Travail à faire:
Répondez à ces questions sur le passage consacré aux SATT :
(a) Quels mots n'apparaissaient jamais dans la présentation évoquée ?
(b) Quel exemple est donné de ce qui compte plus que l'accumulation de brevets ?
(c) Quelle loi contient des mesures destinées à fluidifier le transfert, et sur quel point notamment ?
=== Texte retenu ===
La pression sur la rentabilité peut être positive si elle pousse les SATT à tenir compte du marché afin de faciliter les ventes – j'avais assisté à une présentation au cours de laquelle les mots « usage » ou « marché » n'apparaissaient jamais, par exemple. Mais il ne faudrait pas que cette pression conduise simplement à accumuler des brevets non exploités : ce qui compte, c'est par exemple le nombre de start-ups créées grâce aux brevets. La loi du 22 juillet 2013 contient des mesures, notamment sur le mandataire unique, destinées à fluidifier le transfert ; le Conseil d'État ayant enfin rendu son avis, le décret sera publié, après un an et demi, jeudi.
=== Données à examiner ===
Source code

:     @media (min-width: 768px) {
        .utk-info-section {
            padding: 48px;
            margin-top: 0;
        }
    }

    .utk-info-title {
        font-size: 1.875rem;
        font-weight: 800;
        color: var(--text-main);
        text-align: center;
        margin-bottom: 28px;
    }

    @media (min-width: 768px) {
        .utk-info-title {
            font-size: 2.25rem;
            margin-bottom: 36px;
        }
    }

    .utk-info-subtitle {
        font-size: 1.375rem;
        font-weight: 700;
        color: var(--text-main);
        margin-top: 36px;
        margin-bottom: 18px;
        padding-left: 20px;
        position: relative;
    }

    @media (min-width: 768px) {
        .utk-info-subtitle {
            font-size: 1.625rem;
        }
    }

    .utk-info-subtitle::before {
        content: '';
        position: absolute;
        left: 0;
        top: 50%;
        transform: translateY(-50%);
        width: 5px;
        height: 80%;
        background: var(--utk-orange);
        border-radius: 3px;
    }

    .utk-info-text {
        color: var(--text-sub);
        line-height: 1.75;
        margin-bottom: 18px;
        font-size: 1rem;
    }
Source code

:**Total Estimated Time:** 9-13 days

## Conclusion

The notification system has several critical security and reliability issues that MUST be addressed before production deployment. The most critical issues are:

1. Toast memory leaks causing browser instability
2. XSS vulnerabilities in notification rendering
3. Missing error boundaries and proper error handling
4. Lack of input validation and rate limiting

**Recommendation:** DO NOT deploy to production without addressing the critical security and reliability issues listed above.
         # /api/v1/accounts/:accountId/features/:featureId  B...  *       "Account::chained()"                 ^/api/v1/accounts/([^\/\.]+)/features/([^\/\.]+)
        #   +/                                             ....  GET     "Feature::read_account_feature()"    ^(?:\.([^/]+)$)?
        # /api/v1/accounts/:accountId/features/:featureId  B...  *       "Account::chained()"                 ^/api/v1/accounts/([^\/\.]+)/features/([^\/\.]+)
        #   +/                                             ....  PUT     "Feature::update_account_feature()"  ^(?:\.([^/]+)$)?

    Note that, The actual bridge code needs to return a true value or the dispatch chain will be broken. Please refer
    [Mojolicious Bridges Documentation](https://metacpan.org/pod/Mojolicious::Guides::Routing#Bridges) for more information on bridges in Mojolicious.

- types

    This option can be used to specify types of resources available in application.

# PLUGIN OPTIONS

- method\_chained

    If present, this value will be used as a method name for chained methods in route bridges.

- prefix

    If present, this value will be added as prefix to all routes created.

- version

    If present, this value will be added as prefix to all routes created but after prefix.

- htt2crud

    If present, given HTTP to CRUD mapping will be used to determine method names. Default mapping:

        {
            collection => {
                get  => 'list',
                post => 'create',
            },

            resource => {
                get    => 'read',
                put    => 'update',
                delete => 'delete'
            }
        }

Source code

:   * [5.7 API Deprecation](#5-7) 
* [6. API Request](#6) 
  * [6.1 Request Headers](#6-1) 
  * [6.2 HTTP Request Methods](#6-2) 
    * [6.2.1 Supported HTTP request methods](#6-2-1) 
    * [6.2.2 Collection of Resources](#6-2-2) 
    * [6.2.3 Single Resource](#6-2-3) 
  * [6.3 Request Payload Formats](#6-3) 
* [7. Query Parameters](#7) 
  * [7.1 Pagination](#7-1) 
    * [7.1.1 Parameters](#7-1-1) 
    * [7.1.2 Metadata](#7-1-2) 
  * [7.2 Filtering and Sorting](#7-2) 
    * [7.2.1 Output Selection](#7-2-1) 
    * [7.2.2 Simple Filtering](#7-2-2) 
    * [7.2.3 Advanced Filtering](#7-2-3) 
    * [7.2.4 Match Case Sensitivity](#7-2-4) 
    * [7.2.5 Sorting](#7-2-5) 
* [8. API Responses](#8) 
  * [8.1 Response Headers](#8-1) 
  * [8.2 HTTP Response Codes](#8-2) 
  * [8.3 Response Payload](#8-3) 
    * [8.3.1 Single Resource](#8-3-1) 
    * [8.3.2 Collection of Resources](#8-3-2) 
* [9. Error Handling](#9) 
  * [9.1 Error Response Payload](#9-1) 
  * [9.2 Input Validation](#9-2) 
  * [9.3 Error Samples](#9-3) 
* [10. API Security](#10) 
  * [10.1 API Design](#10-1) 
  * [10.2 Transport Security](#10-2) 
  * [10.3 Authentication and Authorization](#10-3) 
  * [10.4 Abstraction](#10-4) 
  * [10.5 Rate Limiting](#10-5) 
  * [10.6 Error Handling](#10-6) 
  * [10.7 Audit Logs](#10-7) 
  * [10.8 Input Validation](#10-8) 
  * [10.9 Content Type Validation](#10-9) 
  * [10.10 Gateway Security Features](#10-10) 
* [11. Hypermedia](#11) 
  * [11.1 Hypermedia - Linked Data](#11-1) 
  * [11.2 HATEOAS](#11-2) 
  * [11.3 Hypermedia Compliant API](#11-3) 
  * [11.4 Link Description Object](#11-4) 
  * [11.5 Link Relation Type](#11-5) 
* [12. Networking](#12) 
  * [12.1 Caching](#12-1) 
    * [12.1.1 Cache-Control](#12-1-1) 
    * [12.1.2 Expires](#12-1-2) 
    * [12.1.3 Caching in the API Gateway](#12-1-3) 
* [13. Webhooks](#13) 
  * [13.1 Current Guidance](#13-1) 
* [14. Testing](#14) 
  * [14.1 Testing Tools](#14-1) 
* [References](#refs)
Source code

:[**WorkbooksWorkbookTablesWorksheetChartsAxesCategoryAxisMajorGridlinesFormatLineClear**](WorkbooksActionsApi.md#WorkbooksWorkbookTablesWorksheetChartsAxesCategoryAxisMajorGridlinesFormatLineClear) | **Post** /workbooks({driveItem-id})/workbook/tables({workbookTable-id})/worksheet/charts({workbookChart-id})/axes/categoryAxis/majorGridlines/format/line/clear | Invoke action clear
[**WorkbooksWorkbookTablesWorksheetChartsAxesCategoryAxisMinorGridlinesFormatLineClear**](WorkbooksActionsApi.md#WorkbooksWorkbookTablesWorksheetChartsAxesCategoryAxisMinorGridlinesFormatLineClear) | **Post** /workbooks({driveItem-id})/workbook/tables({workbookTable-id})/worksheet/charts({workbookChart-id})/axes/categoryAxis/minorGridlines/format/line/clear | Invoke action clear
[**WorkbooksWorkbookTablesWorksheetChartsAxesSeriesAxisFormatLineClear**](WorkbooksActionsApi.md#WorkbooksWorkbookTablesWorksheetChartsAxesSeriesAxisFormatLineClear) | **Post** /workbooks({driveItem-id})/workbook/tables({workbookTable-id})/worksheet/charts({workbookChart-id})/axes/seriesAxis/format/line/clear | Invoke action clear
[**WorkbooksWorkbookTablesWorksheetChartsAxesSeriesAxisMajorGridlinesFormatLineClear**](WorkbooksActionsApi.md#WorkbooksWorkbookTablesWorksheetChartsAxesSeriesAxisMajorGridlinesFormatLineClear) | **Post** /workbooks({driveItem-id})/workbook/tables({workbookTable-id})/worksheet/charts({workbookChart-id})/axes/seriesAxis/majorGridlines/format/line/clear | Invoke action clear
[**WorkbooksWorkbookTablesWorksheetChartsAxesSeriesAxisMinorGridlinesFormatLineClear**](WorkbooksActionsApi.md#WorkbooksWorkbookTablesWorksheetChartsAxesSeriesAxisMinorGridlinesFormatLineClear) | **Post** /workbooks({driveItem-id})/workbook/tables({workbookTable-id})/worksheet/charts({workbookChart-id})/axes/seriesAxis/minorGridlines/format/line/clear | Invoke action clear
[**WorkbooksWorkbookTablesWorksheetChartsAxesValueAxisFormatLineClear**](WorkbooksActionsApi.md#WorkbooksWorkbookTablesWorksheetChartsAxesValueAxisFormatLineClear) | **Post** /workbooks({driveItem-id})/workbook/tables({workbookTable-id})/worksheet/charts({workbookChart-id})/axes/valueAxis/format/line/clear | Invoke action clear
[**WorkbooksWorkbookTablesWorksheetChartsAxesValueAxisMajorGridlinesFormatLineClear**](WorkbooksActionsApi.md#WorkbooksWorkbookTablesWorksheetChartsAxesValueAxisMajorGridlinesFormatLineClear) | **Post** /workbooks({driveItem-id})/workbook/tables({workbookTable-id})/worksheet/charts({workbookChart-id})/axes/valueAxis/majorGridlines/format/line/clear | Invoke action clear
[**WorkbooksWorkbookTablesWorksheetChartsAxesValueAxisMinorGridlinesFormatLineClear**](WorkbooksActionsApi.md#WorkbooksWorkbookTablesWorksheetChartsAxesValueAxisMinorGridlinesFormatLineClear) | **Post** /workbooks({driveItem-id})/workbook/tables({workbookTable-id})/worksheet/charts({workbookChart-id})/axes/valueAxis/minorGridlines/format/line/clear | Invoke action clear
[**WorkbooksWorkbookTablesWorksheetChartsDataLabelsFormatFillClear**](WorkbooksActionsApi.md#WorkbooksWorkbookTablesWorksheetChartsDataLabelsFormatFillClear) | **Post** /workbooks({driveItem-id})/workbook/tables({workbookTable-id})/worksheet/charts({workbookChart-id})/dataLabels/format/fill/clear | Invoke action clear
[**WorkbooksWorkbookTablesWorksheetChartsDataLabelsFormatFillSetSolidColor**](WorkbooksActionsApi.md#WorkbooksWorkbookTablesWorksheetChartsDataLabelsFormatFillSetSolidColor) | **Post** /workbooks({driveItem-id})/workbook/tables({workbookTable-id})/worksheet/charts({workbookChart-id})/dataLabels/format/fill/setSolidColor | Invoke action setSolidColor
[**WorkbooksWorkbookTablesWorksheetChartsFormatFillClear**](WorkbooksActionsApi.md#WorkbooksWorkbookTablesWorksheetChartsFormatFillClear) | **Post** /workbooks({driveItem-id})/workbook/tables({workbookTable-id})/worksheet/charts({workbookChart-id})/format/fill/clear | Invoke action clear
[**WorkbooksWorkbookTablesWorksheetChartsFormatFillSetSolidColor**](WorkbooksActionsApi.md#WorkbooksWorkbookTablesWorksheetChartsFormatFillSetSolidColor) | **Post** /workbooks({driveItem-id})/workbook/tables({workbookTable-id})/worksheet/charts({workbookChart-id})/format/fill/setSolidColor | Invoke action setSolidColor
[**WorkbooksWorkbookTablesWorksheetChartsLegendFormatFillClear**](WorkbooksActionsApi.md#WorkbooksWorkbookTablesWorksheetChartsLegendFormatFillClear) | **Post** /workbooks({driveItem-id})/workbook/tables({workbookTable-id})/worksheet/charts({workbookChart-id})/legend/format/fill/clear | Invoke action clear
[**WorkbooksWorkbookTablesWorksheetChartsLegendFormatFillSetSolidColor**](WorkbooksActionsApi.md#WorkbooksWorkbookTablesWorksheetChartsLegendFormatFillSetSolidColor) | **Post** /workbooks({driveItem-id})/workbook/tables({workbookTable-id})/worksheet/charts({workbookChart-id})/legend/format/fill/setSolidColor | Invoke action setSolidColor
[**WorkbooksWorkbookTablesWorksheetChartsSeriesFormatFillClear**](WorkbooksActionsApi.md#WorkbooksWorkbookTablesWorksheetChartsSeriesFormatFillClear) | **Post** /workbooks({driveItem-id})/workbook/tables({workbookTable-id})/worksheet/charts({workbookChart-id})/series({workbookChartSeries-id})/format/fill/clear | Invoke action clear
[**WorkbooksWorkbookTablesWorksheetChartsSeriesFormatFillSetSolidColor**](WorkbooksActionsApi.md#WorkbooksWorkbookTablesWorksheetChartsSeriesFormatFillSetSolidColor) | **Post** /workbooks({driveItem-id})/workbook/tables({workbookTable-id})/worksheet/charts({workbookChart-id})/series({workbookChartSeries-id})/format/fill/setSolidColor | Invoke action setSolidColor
===
Travail réalisé:
(a) Les mots « usage » et « marché ».
(b) Le nombre de start-ups créées grâce aux brevets.
(c) La loi du 22 juillet 2013, notamment sur le mandataire unique.